TASK DIRECTIONS
Within the records below, how many lines hold the word "김새론씨에"? Only the number should be returned.

TASK INPUTS
======

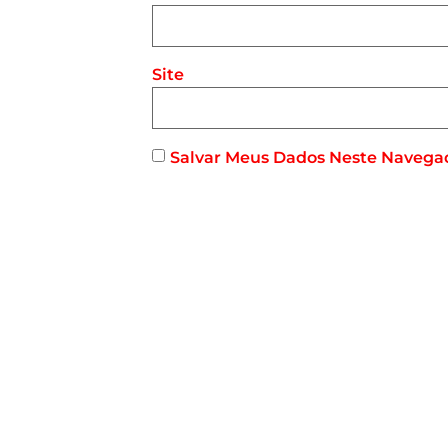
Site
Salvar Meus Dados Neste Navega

======

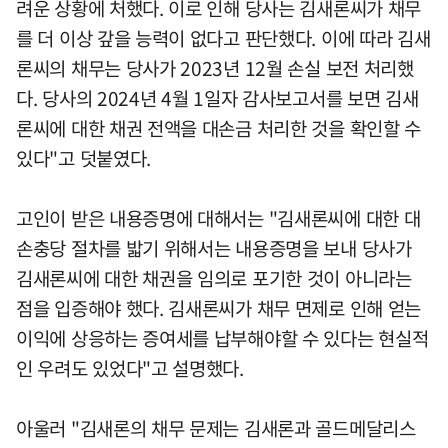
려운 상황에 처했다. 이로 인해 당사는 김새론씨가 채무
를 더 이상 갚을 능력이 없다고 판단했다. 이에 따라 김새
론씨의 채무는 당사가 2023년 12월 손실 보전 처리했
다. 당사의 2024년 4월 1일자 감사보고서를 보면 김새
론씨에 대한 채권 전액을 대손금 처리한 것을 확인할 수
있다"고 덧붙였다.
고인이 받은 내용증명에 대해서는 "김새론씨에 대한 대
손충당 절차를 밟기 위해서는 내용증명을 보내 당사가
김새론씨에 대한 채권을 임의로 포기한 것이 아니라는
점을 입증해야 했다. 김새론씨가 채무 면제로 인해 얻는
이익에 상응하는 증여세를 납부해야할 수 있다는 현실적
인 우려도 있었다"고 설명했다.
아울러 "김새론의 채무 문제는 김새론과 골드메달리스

======

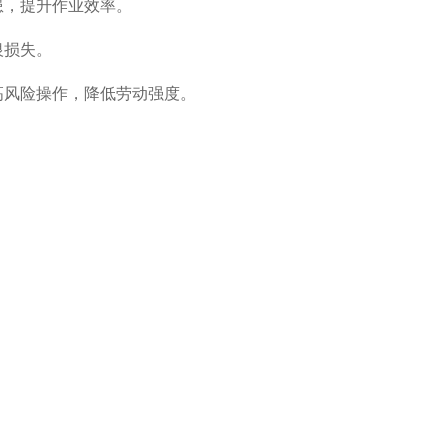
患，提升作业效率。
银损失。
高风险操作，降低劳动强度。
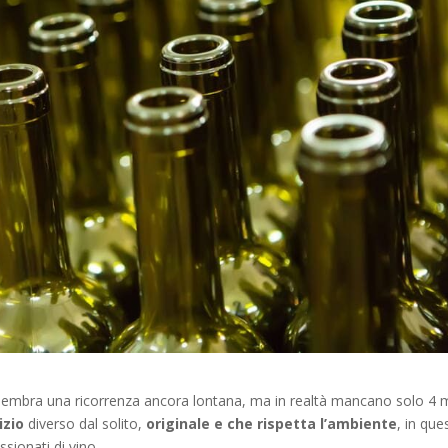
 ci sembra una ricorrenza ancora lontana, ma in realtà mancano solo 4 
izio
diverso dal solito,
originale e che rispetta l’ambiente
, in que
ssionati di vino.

======

FINAL ANSWER
2